Photo, from left, shows me with Lee Rocker and Michael Ubaldini. I had interviewed Lee Rocker several times over the years, but never met him until Hootenanny.
Artists who have performed at the annual Hootenanny festival know what to expect: a wonderful setting where live music is offered up nonstop on the main stage, with even well-known acts usually playing only 30-minute sets until the day’s final two headliners arrive to play an hour each.
And then there’s the heat. Oak Canyon Ranch, located next to Irvine Lake in a mostly rural area of Orange County, seems to always attract desert-like temperatures on the first Saturday in July.
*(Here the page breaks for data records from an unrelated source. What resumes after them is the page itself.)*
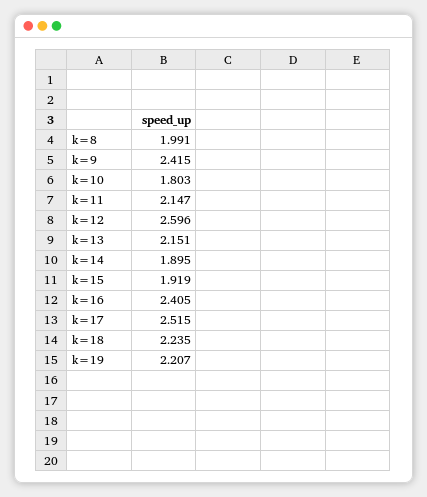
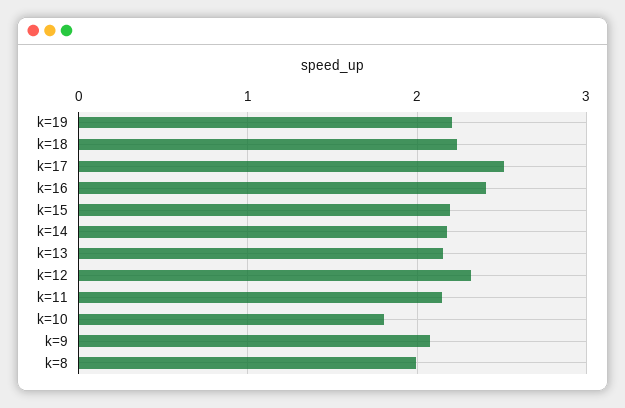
  {
    "k=8": 1.991,
-   "k=9": 2.415,
+   "k=9": 2.1,
    "k=10": 1.803,
    "k=11": 2.147,
-   "k=12": 2.596,
+   "k=12": 2.3,
    "k=13": 2.151,
-   "k=14": 1.895,
+   "k=14": 2.2,
-   "k=15": 1.919,
+   "k=15": 2.2,
    "k=16": 2.405,
    "k=17": 2.515,
    "k=18": 2.235,
    "k=19": 2.207
  }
Such was the case again on Independence Day (July 4, 2009), when the blistering sun made hanging out in front of the main stage a challenge for even the most experienced concert-goers.
But despite the challenges, a number of veteran Hootenanny performers — and a first-ever appearance here by Los Lobos — made this long day race by.
Anyone who was beat back by the heat or just wanted to check out early missed one of the biggest surprises of the day, when Los Lobos brought out Blasters lead singer Phil Alvin and Reverend Horton Heat (aka singer-guitarist Jim Heath, pictured above) to play several songs together to close out their 13-song set, including a great version of the Blasters classic “Marie Marie” with Alvin singing the lyrics in both Spanish and English.
Los Lobos’ set was strong from the start, with the venerable troupe playing a mix of straight-ahead rock ‘n’ roll (including a powerful “Don’t Worry Baby” and “Evangeline” to kick things off) and traditional Mexican folk music.
A number of the other top-tier acts have played at past Hootenannys, several delivering best-ever sets there — and they didn’t disappoint this year. Rev. Heat offered up a wealth of classics and new material during an hour-long showcase, with Heath and the rest of the Texas trio playing their winning blend of rockabilly, early punk rock and surf music on favorites such as “Galaxy 500,” “Baddest of the Bad” and “400 Bucks” — as well as a new Western swing song fitting for the fest, “Drinking & Smoking Cigarettes.”
But fans in search of strong musical performances didn’t have to wait all day to catch great acts.
Fountain Valley’s own Michael Ubaldini was the second artist of the day yet delivered an outstanding eight-song set of original roots-rock on the main stage. Backed by a strong four-man outfit, he sang several of his best-known songs, including “Ave. of 10 Cent Hearts,” “Mardi Gras” and “Scratch My Back.”
Lee Rocker also continued to prove that he’s one of the best around when it comes to interpreting rockabilly. His Hootenanny set was a home run, with the O.C. singer-bassist playing his own rip-roaring “Bulletproof,” several songs from his pioneering ’80s band Stray Cats (“Stray Cat Strut,” “Runaway Boys”) and choice cuts from Buddy Holly, Elvis Presley and Hank Williams (including an excellent version of “Lost Highway”).
The Blasters were actually much stronger than the past few times I’ve caught Phil Alvin & Co. Highlights of their set included a fiery “American Music” and a bluesy “Dark Night.” Guitarist Keith Wyatt was dynamic, unleashing a number of great solos throughout the group’s set.
Big Bad Voodoo Daddy’s energetic neo-swing was actually a welcome change from the parade of rockabilly and guitar-fueled proponents, with the group’s four-member horn section and party-up delivery typified by sing-along favorites “You & Me & the Bottle Makes 3 Tonight (Baby)” and “Go Daddy-O.” (That’s frontman Scotty Moore in the pic at left.)
I only caught part of the always-powerful Supersuckers (who played a terrific new song titled “Anything Else”) and a few minutes of Nekromantix on the main stage because I had anticipated catching the Rockers in the Round showcase on the Second Stage … but I came away disappointed.
Not because area singer-songwriters Jeremy Popoff (of Lit), Danny Walker (Handsome Devil), Brian Coakley (Wax Apples) and several other artists were not worth hearing. It was simply that the volume from the main stage overwhelmed the acoustic performances. I did enjoy Walker’s “Purple Heart,” as well as an acoustic take of “Shake” featuring Coakley and his wife Cindy Jamie on duel vocals.
Of the other performances I caught -– specifically from No Dice, singer-songwriter Roger Alan Wade and Danish psychobilly band HorrorPops –- the artists thrilled the hardcore Hootenanny fans with solid performances, but their material lacked the strength of the stronger artists on the bill.
Yet, with such a wide-ranging lineup, a large display of classic cars and motorcycles, plus clothing vendors, food booths and people-watching opportunities galore, Hootenanny continues to be among the most treasured events on the Orange County concert calendar.